The idea is that we should not be deterred from participating in an active society for fear our good intentions will turn sour if somebody is injured by our actions. This is an issue government and the regulator have been trying to tackle via recent reform of costs rules in civil litigation and the HSE’s myth buster campaign. So, does SARAH add anything?

There are limits on how effective the law is likely to be in practice. It only has an impact once cases reach the civil courts. This will not necessarily deter claimants from bringing proceedings in the first place — after all, the common law duty of care principles have not changed — and many cases do not make it to court,  because defendants (particularly insured ones) cannot justify the time, cost and distress caused by pursuing a case and instead agree to settle early.

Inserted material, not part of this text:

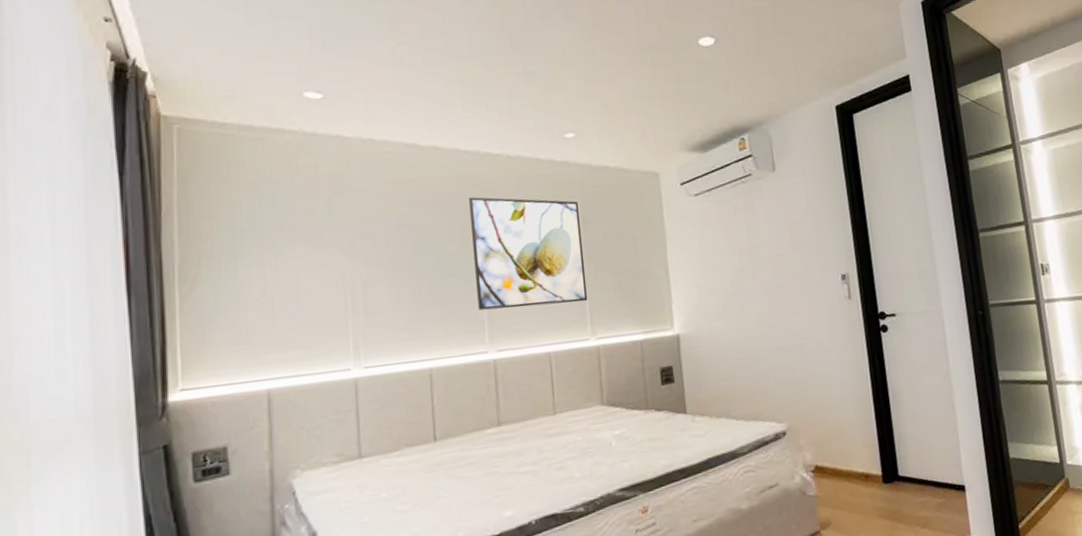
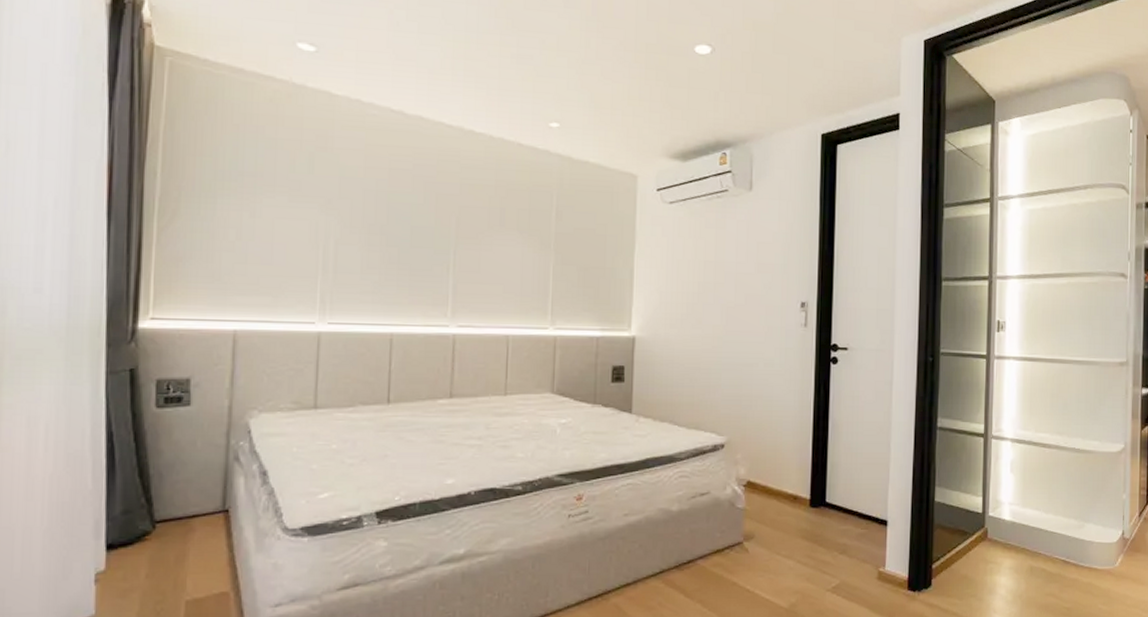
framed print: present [468,197,588,311] -> none [444,172,555,291]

It will be a significant gamble for defendants to take their cases to court in the expectation that a friendly judge will agree that their good intentions are sufficient to justify rejecting the claim. The official impact assessment for SARAH admits there is likely to be only a slight drop in the number of negligence cases brought and a slightly reduced aggregate amount of compensation paid. So it seems the government’s own aspirations for the new law are low.

It is also significant that SARAH has no impact on criminal liabilities for breach of health and safety law. Though concerns about civil claims are more significant for many employers and community organisations, it is naïve to believe that regulators are consistent in the way they apply the law. This is particularly true of enforcement notices, which, though not criminal sanctions, can still be damaging for organisations. It would be nice to think regulators might take into account SARAH and the signpost from government not to punish people who have been trying to do the right thing. But the strongest way of ensuring that would be to extend SARAH to cover criminal liabilities for health and safety failings.